GetJet Aviation Holdings reported on 6 August a net profit of €25.4 million on revenue of €184.3 million for the 2024 fiscal year.
These figures imply an EBITDA margin in the region of 13.8%, roughly three times the global airline industry average net margin of 3.6% reported by IATA in 2024.
Driving these results are several structural and strategic shifts that have repositioned GetJet from a lean ACMI operator into a vertically integrated aviation group. GetJet says its strong performance is a validation of its operational shift.

“This performance validates the strategic decisions we made in 2023,” said Darius Viltrakis, CEO of GetJet Aviation Holdings. “By founding Airhub Aviation, we deliberately chose to build up internal technical capabilities, giving us greater control over our operational pace.
“This approach has preserved both service flexibility and profitability, even as the industry faces mounting maintenance capacity constraints.”
How GetJet delivers the best profits in the ACMI industry
Over the past two years, GetJet has expanded beyond wet leasing into high-margin areas such as aircraft maintenance, component trading, asset management, and crew training.
The creation of Airhub Aviation has brought critical maintenance capabilities in-house, reducing reliance on external providers and enabling faster turnarounds and tighter cost control.
In March 2025, GetJet secured a 40-year lease from Lithuanian Airports for land at Vilnius International Airport, where it plans to build a state-of-the-art maintenance hangar dedicated to servicing its fleet. The project is estimated to be a €10 million, with the first maintenance operations expected to begin in 2028.

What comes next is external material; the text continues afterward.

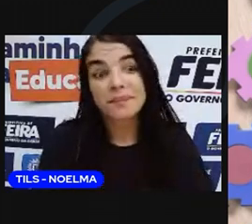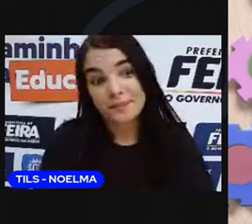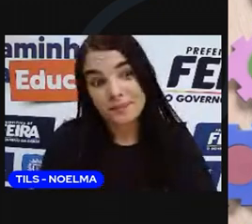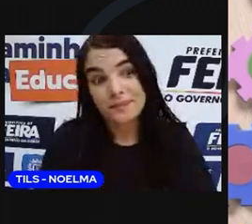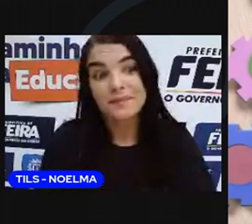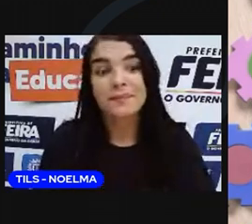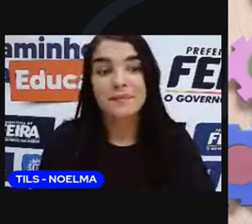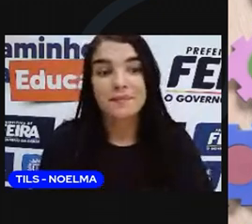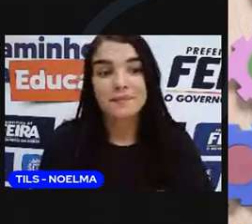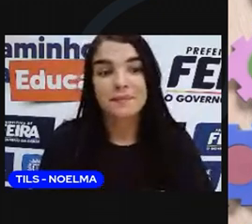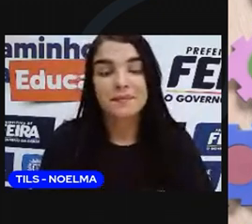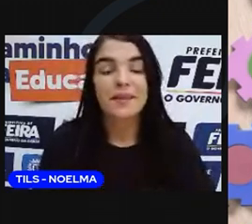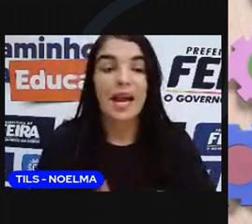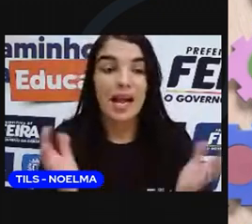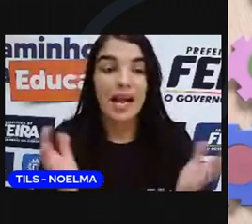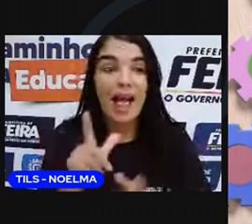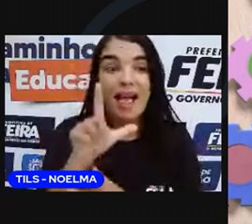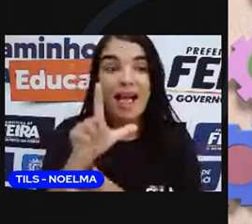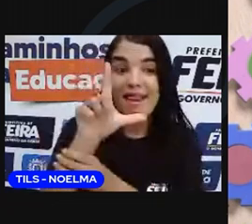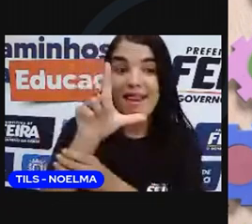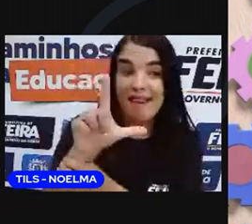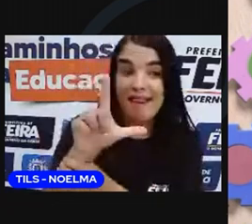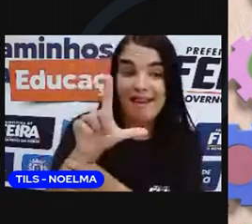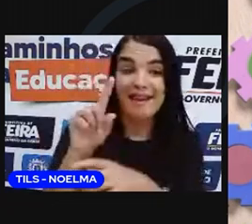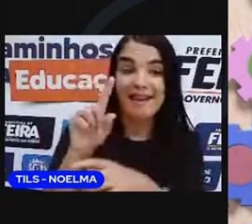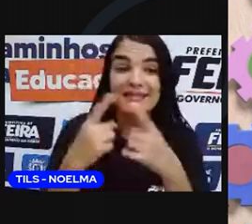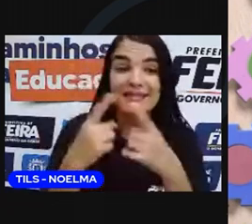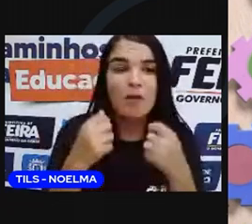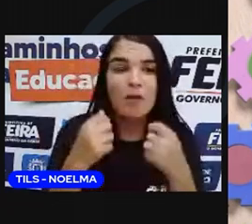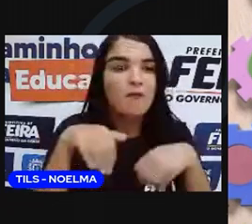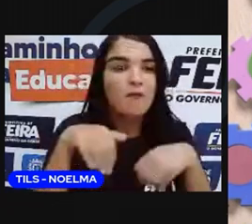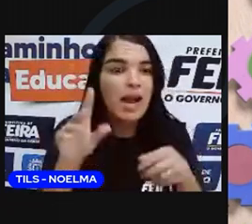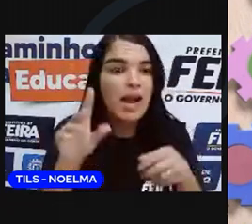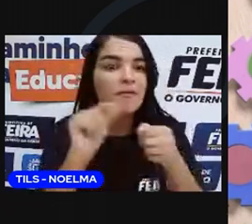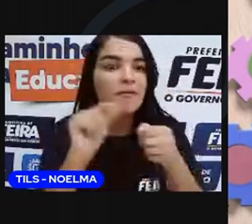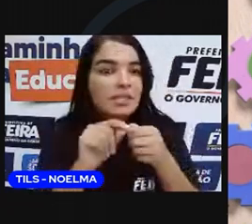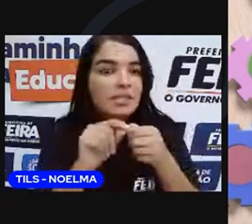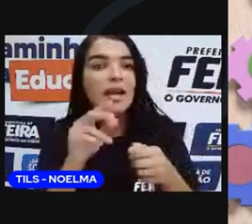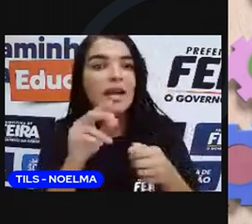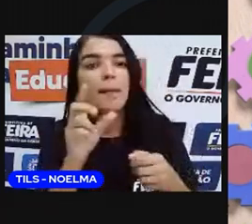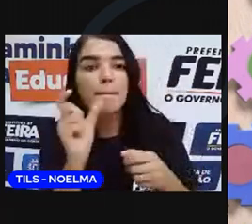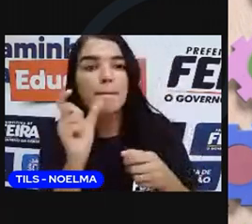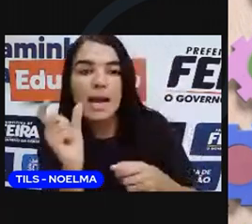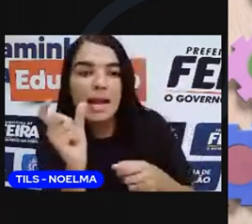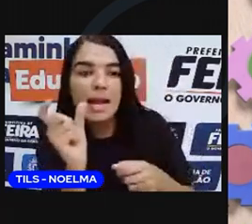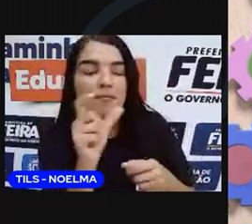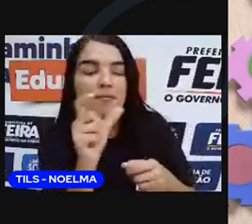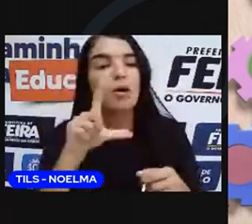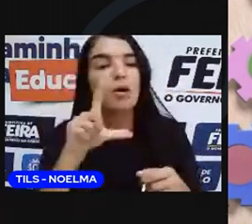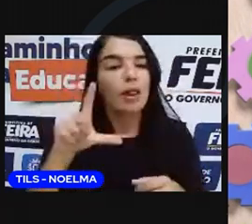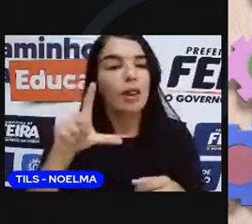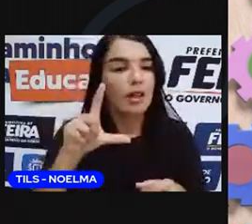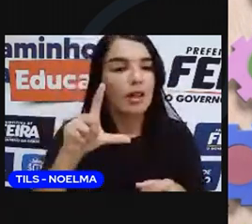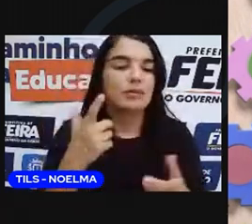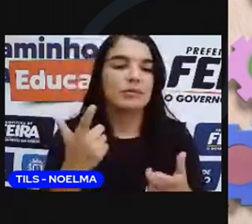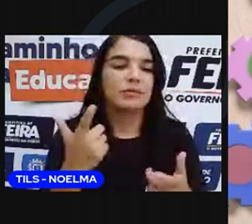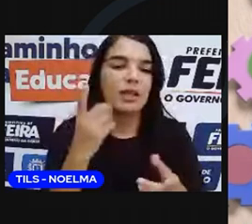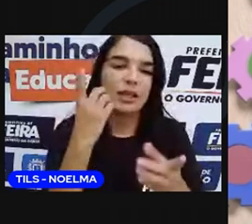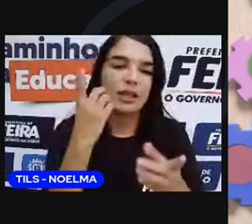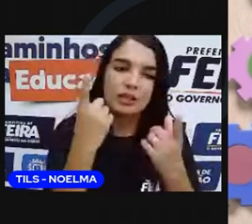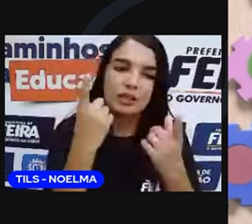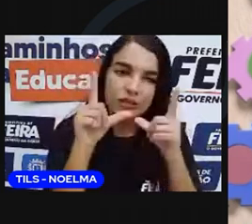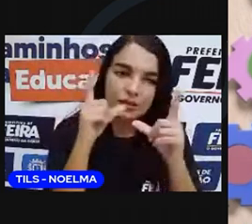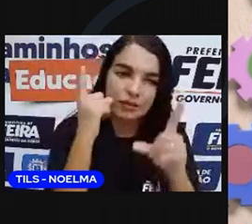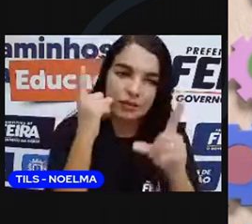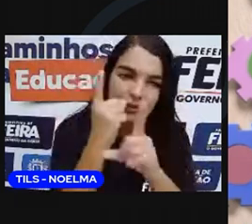Você vai escrever na sua tabela e em seguida colocar palavras iniciadas com essa letra de acordo com cada categoria que você havia sorteado.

As part of Avia Solutions Group, GetJet also benefits from its multi-AOC structure, spanning Lithuania, Latvia, and Malta. This allows for greater operational flexibility and regulatory efficiency across regions.

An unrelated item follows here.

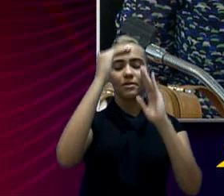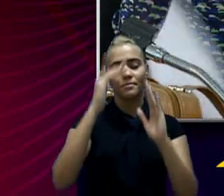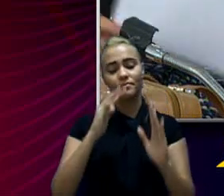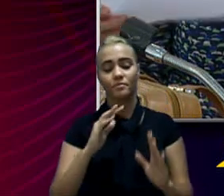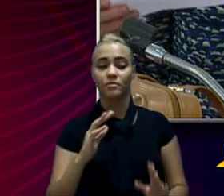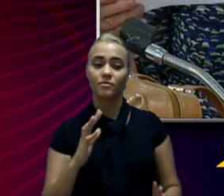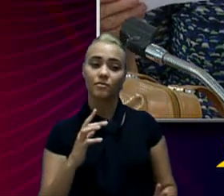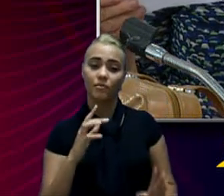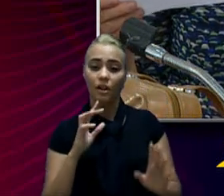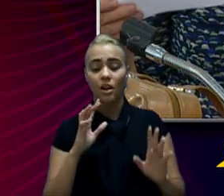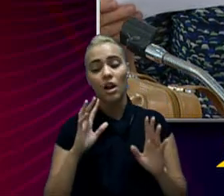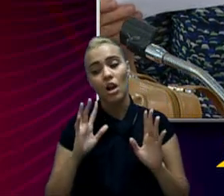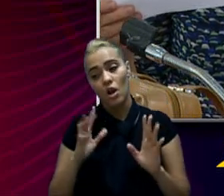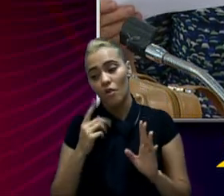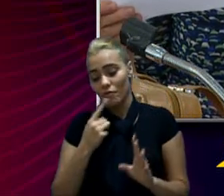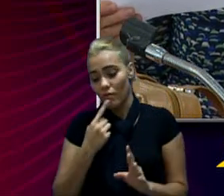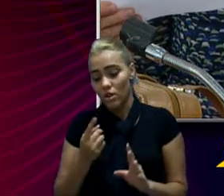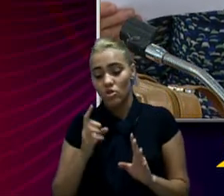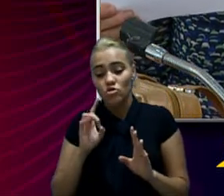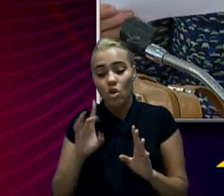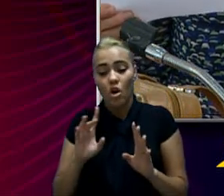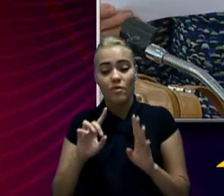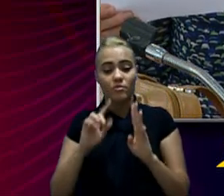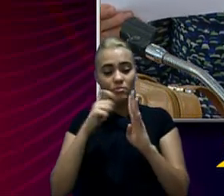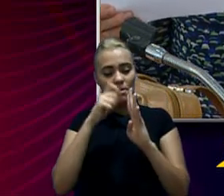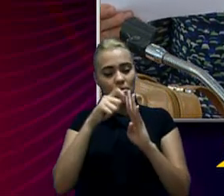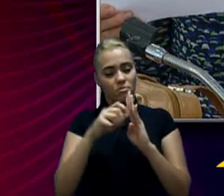é que a gente consiga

This layered model has diversified revenue streams, improved fleet utilisation, and unlocked economies of scale that now distinguish GetJet from many of its single-focus ACMI peers.
GetJet is renowned for its ability to mobilise a fully crewed aircraft within 90 minutes, enabling it to command premium pricing for urgent deployments. For airlines facing delays or fleet gaps, that responsiveness translates into higher yields per aircraft hour.
ACMI leasing: Both lucrative and lifesaving
ACMI has become a lifeline for busy airlines as they try to navigate aircraft delivery delays and supply chain shortages around busy schedules.
But it’s helped struggling airlines to stay afloat too. Norse Atlantic began leasing its 787 Dreamliners to IndiGo earlier this year, and by next year, 75% of its fleet will be flying for the Indian airline. This gives Norse a little breathing space to drive down its $850 million in debt.

For pure ACMI airlines like GetJet, the competition is fierce. From a relatively niche market 20 years ago, ACMI has become a core part of the global fleet management strategy, with an estimated 60-80 companies in the space.
Market research forecasts that ACMI leasing will continue to grow, from a current valuation of $5.5 billion to between $8 and $10 billion by the end of the decade.
With companies like GetJet shaking up the model by combining business lines, it shows that even in this crowded marketplace, there’s still room for innovation.